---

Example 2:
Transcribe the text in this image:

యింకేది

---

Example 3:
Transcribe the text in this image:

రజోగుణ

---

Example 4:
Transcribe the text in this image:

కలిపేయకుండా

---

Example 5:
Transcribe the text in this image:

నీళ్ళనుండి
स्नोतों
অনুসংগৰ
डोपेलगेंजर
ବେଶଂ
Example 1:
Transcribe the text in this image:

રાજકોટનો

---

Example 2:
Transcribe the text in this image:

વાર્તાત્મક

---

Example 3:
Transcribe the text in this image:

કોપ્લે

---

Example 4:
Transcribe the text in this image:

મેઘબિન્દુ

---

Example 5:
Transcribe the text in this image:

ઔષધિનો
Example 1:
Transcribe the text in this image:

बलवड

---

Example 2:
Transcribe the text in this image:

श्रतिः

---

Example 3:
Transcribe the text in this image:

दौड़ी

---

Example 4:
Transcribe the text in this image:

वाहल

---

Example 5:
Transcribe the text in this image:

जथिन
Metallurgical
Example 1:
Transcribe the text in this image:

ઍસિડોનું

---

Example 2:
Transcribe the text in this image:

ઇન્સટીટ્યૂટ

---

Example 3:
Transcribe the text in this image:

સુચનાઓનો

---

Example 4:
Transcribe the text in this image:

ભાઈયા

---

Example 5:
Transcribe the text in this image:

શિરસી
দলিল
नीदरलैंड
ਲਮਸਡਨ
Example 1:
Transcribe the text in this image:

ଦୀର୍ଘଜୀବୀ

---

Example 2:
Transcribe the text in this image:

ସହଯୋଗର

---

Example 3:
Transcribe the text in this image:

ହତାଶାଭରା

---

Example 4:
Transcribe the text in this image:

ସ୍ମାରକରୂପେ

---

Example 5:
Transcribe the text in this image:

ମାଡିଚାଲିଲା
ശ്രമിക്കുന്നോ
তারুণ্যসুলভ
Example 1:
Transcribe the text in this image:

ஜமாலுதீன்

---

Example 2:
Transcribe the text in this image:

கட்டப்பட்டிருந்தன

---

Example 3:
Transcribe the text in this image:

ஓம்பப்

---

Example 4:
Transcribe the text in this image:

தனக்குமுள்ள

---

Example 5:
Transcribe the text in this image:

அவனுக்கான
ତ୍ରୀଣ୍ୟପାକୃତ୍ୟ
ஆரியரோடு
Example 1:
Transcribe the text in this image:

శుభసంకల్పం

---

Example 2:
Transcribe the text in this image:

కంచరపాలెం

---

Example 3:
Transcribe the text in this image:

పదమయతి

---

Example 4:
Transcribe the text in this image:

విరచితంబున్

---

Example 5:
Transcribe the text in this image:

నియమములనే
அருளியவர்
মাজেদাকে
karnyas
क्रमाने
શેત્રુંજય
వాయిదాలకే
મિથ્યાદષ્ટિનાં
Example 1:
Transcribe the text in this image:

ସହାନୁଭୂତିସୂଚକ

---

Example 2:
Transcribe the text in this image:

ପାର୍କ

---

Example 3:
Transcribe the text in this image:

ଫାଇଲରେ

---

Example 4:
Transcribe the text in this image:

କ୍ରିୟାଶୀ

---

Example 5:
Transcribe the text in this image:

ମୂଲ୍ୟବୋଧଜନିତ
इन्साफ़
◆ ◆ ◆ ◆
■ Task item
Once you have read the listing, copy it out exactly.

■ Response area
---

Example 2:
Transcribe the text in this image:

యింకేది

---

Example 3:
Transcribe the text in this image:

రజోగుణ

---

Example 4:
Transcribe the text in this image:

కలిపేయకుండా

---

Example 5:
Transcribe the text in this image:

నీళ్ళనుండి
स्नोतों
অনুসংগৰ
डोपेलगेंजर
ବେଶଂ
Example 1:
Transcribe the text in this image:

રાજકોટનો

---

Example 2:
Transcribe the text in this image:

વાર્તાત્મક

---

Example 3:
Transcribe the text in this image:

કોપ્લે

---

Example 4:
Transcribe the text in this image:

મેઘબિન્દુ

---

Example 5:
Transcribe the text in this image:

ઔષધિનો
Example 1:
Transcribe the text in this image:

बलवड

---

Example 2:
Transcribe the text in this image:

श्रतिः

---

Example 3:
Transcribe the text in this image:

दौड़ी

---

Example 4:
Transcribe the text in this image:

वाहल

---

Example 5:
Transcribe the text in this image:

जथिन
Metallurgical
Example 1:
Transcribe the text in this image:

ઍસિડોનું

---

Example 2:
Transcribe the text in this image:

ઇન્સટીટ્યૂટ

---

Example 3:
Transcribe the text in this image:

સુચનાઓનો

---

Example 4:
Transcribe the text in this image:

ભાઈયા

---

Example 5:
Transcribe the text in this image:

શિરસી
দলিল
नीदरलैंड
ਲਮਸਡਨ
Example 1:
Transcribe the text in this image:

ଦୀର୍ଘଜୀବୀ

---

Example 2:
Transcribe the text in this image:

ସହଯୋଗର

---

Example 3:
Transcribe the text in this image:

ହତାଶାଭରା

---

Example 4:
Transcribe the text in this image:

ସ୍ମାରକରୂପେ

---

Example 5:
Transcribe the text in this image:

ମାଡିଚାଲିଲା
ശ്രമിക്കുന്നോ
তারুণ্যসুলভ
Example 1:
Transcribe the text in this image:

ஜமாலுதீன்

---

Example 2:
Transcribe the text in this image:

கட்டப்பட்டிருந்தன

---

Example 3:
Transcribe the text in this image:

ஓம்பப்

---

Example 4:
Transcribe the text in this image:

தனக்குமுள்ள

---

Example 5:
Transcribe the text in this image:

அவனுக்கான
ତ୍ରୀଣ୍ୟପାକୃତ୍ୟ
ஆரியரோடு
Example 1:
Transcribe the text in this image:

శుభసంకల్పం

---

Example 2:
Transcribe the text in this image:

కంచరపాలెం

---

Example 3:
Transcribe the text in this image:

పదమయతి

---

Example 4:
Transcribe the text in this image:

విరచితంబున్

---

Example 5:
Transcribe the text in this image:

నియమములనే
அருளியவர்
মাজেদাকে
karnyas
क्रमाने
શેત્રુંજય
వాయిదాలకే
મિથ્યાદષ્ટિનાં
Example 1:
Transcribe the text in this image:

ସହାନୁଭୂତିସୂଚକ

---

Example 2:
Transcribe the text in this image:

ପାର୍କ

---

Example 3:
Transcribe the text in this image:

ଫାଇଲରେ

---

Example 4:
Transcribe the text in this image:

କ୍ରିୟାଶୀ

---

Example 5:
Transcribe the text in this image:

ମୂଲ୍ୟବୋଧଜନିତ
इन्साफ़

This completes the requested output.